Netzwerken als Mittel der Wahl

Wohin das alles führen soll, hat Sheryl Sandberg in ihrem Buch „Lean In: Women, Work, and the Will to Lead“ (wörtlich: Häng dich rein: Frauen, Arbeit und der Wille zu führen) den Weg gezeichnet, das inzwischen als die Bibel der neuen Frauenbewegung gilt. Die Harvard-Absolventin, die da schreibt: „Ich habe keinen Plan. Denn einen Plan zu haben, heißt auf die Optionen von heute begrenzt zu sein“, schmeißt als COO bei Facebook für Mark Zuckerberg den Laden.
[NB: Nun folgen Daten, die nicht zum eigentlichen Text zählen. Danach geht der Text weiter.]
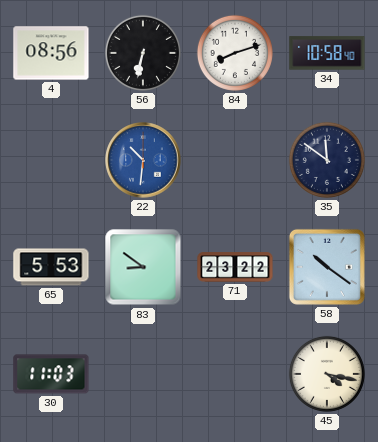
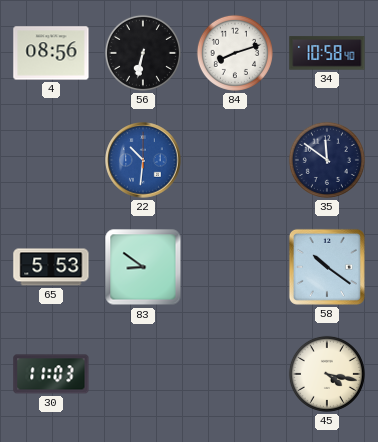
71: 23:22 -> none
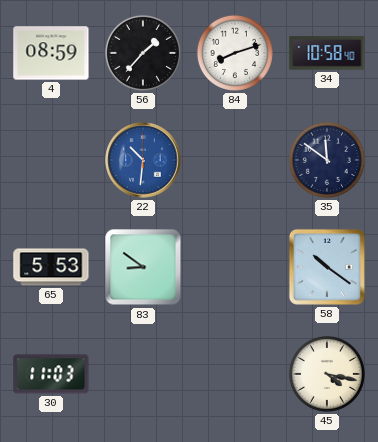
4: 08:56 -> 08:59
56: 6:32 -> 1:37
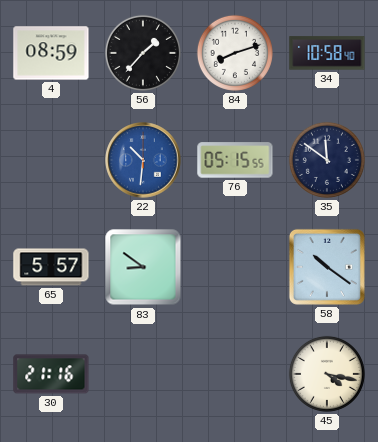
76: none -> 05:15
65: 5:53 -> 5:57
30: 11:03 -> 21:16
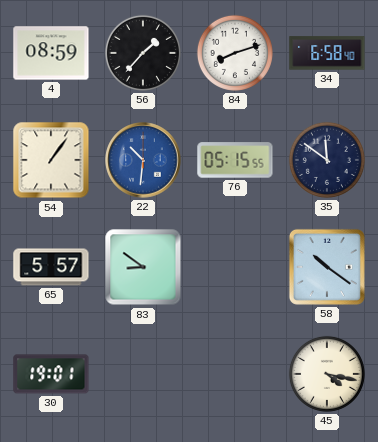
34: 10:58 -> 6:58
54: none -> 1:06
30: 21:16 -> 19:01
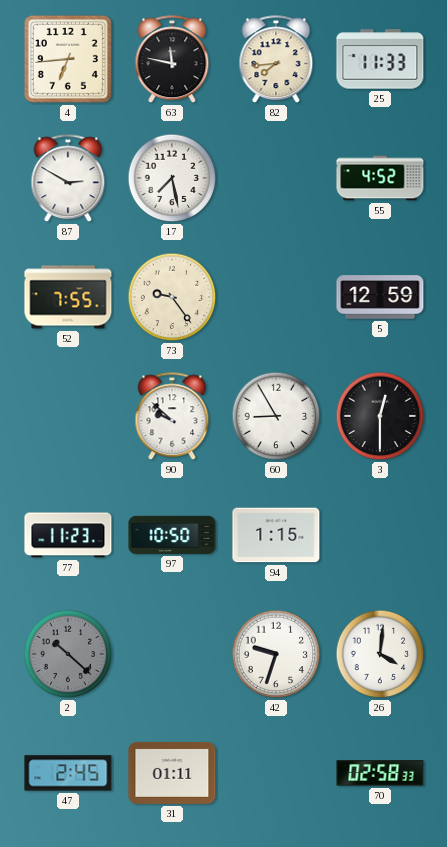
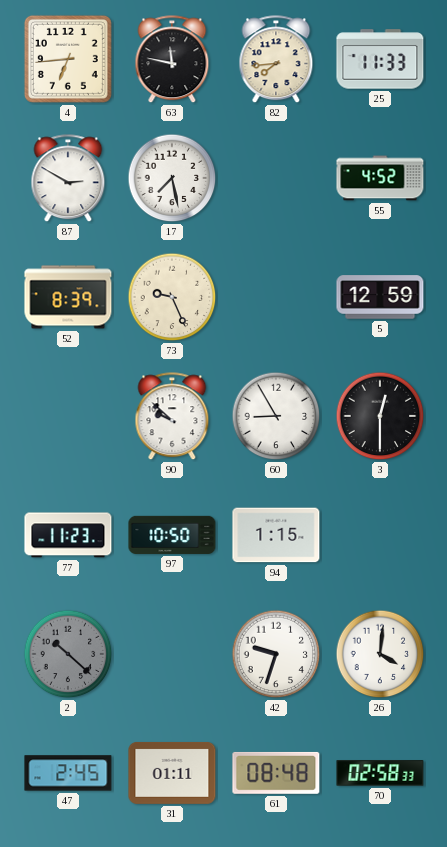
52: 7:55 -> 8:39
73: 9:24 -> 9:26
61: none -> 08:48
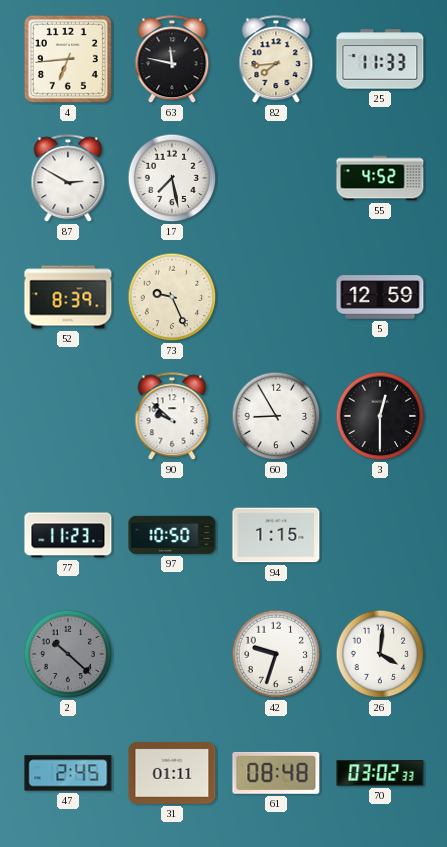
70: 02:58 -> 03:02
Zuvor hat sie sich als Verantwortliche des globalen Online-Verkaufs bei Google und als Stabschefin im US-Finanzministerium ihre Sporen verdient. Dieser Tage hat sie parallel zum Erscheinen des Buch die „Lean in Circles“ ins Leben gerufen, in denen Frauen sich gegenseitig bei der Karriere auf die Sprünge helfen sollen.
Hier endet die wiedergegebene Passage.